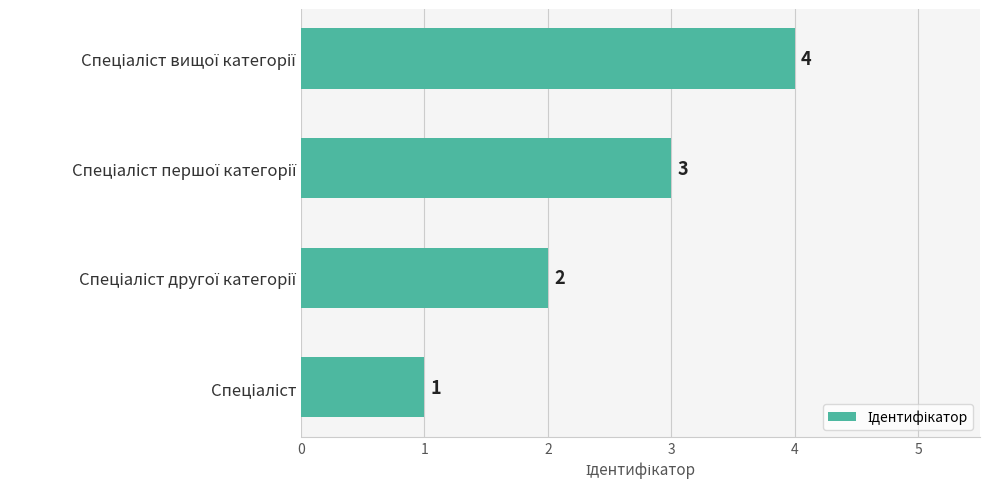

Count the values in the range 2 to 4.

3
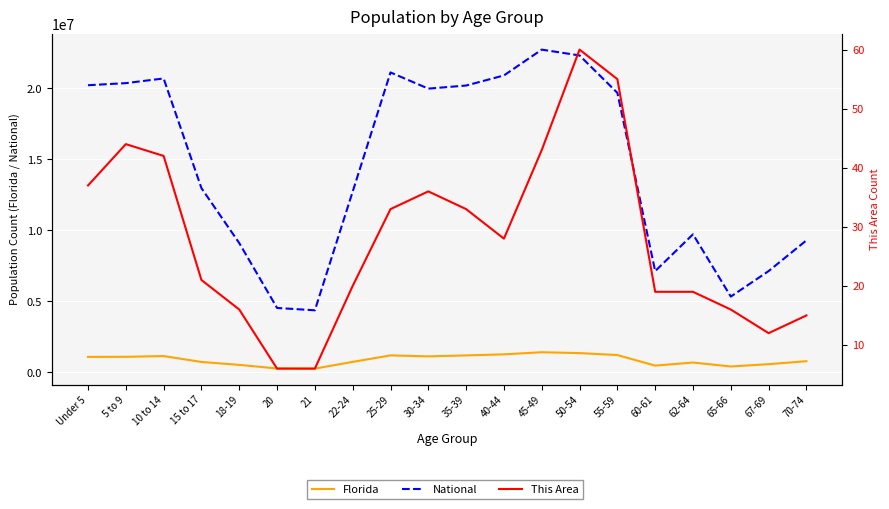

What position from the right is 70-74?

1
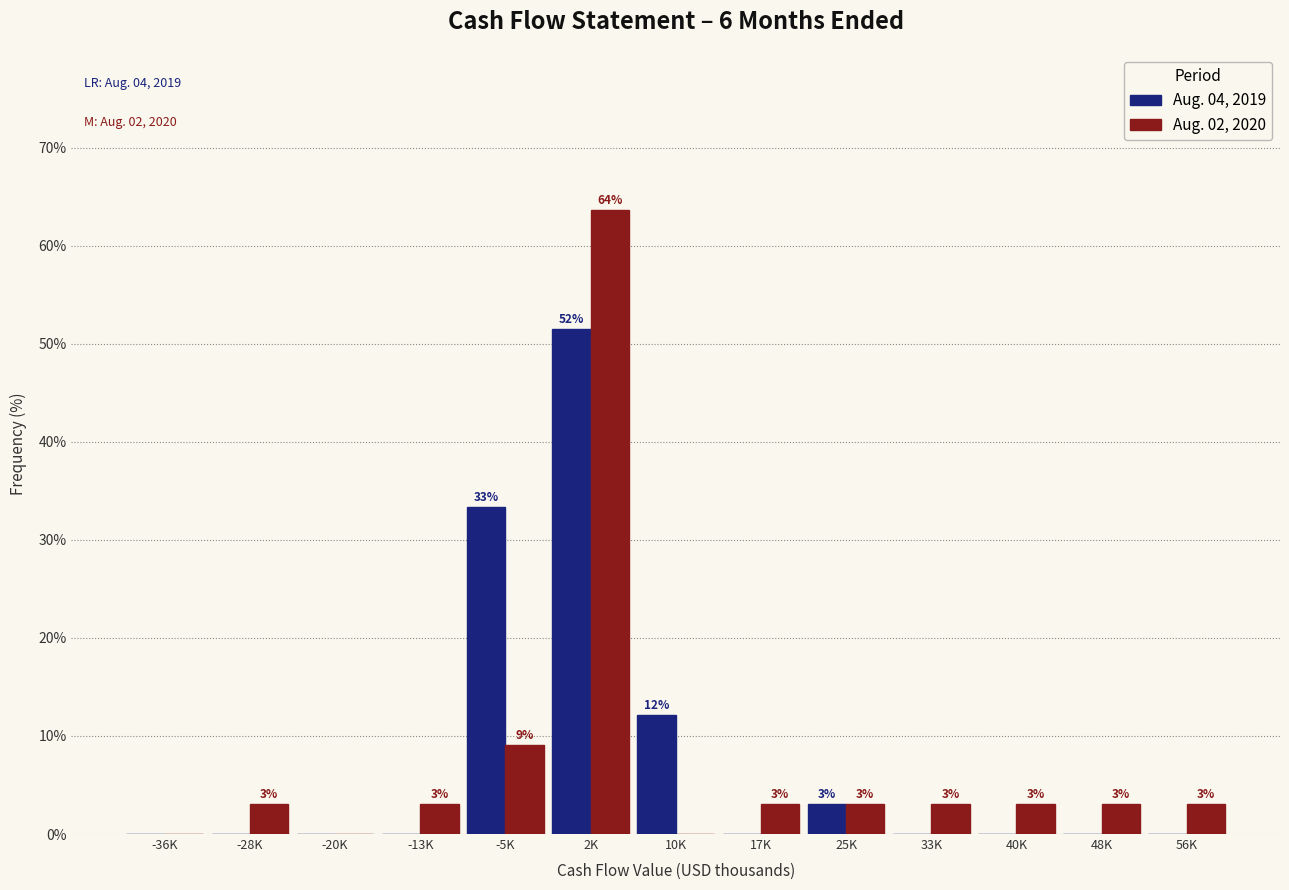

Is the value of Aug. 04, 2019 at 33K greater than the value of Aug. 02, 2020 at -5K?

No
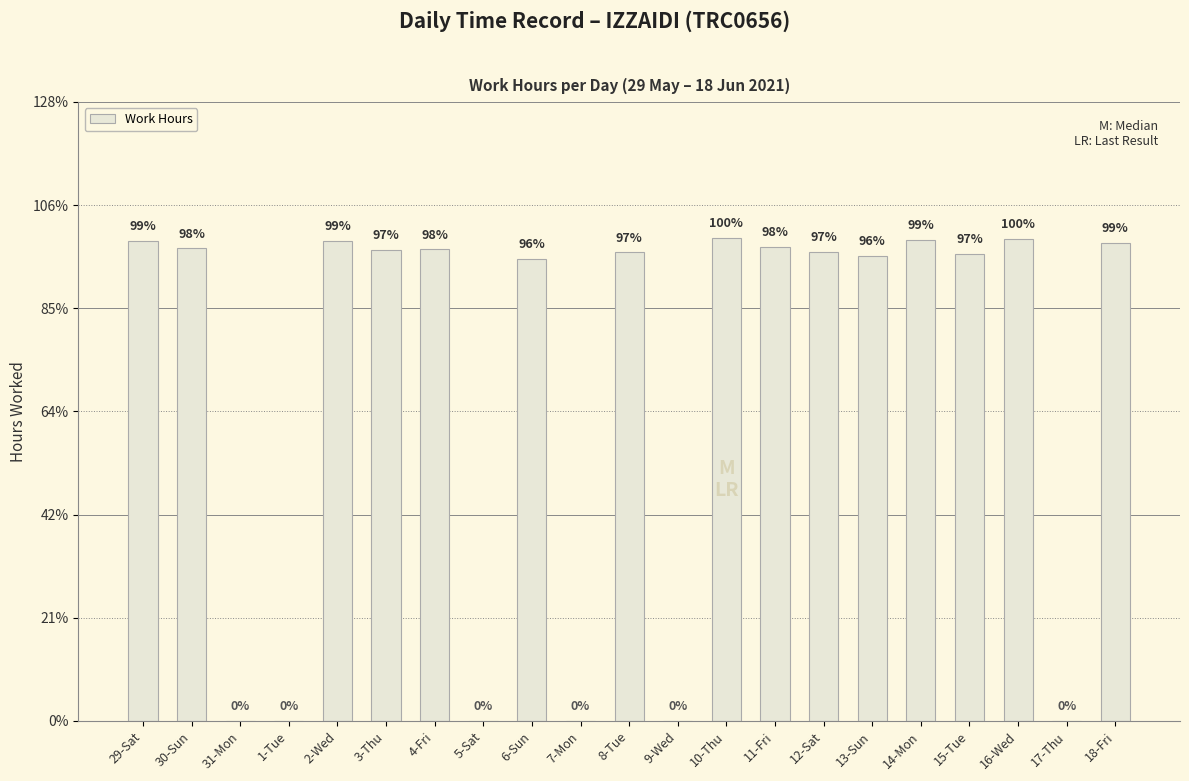

Reading left to right, what are all the values shown in this chart?

9.3	9.2	0.0	0.0	9.3	9.1	9.1	0.0	9.0	0.0	9.1	0.0	9.4	9.2	9.1	9.0	9.3	9.1	9.3	0.0	9.3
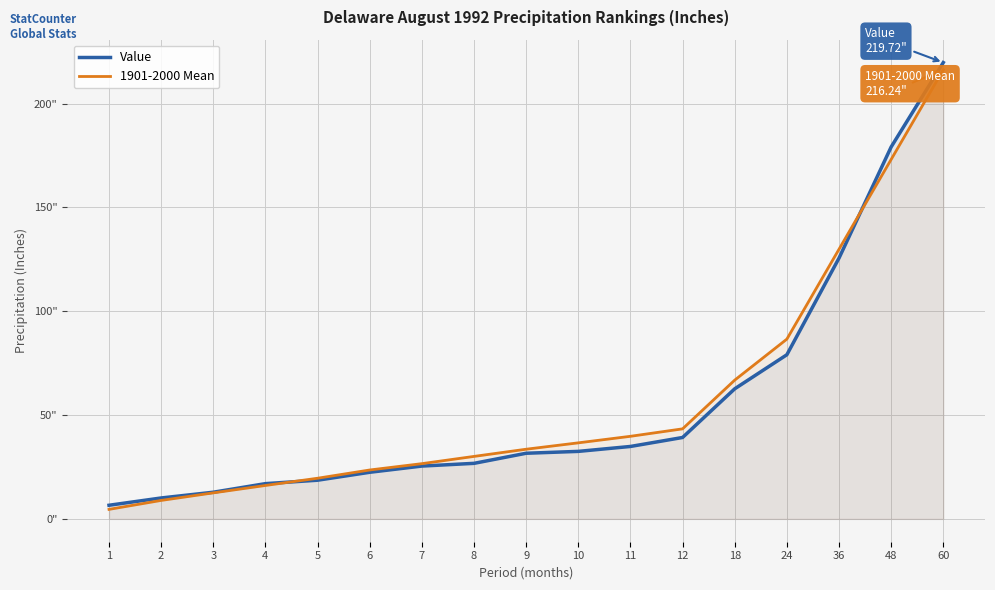

Which series has the largest range (max minus min)?

Value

→ To do
Copy the text of the material above word for word, with no changes. Leave out the pictures.

→ Task response
Count the values in the range 2 to 4.

3

What position from the right is 70-74?

1

Is the value of Aug. 04, 2019 at 33K greater than the value of Aug. 02, 2020 at -5K?

No

Reading left to right, what are all the values shown in this chart?

9.3	9.2	0.0	0.0	9.3	9.1	9.1	0.0	9.0	0.0	9.1	0.0	9.4	9.2	9.1	9.0	9.3	9.1	9.3	0.0	9.3

Which series has the largest range (max minus min)?

Value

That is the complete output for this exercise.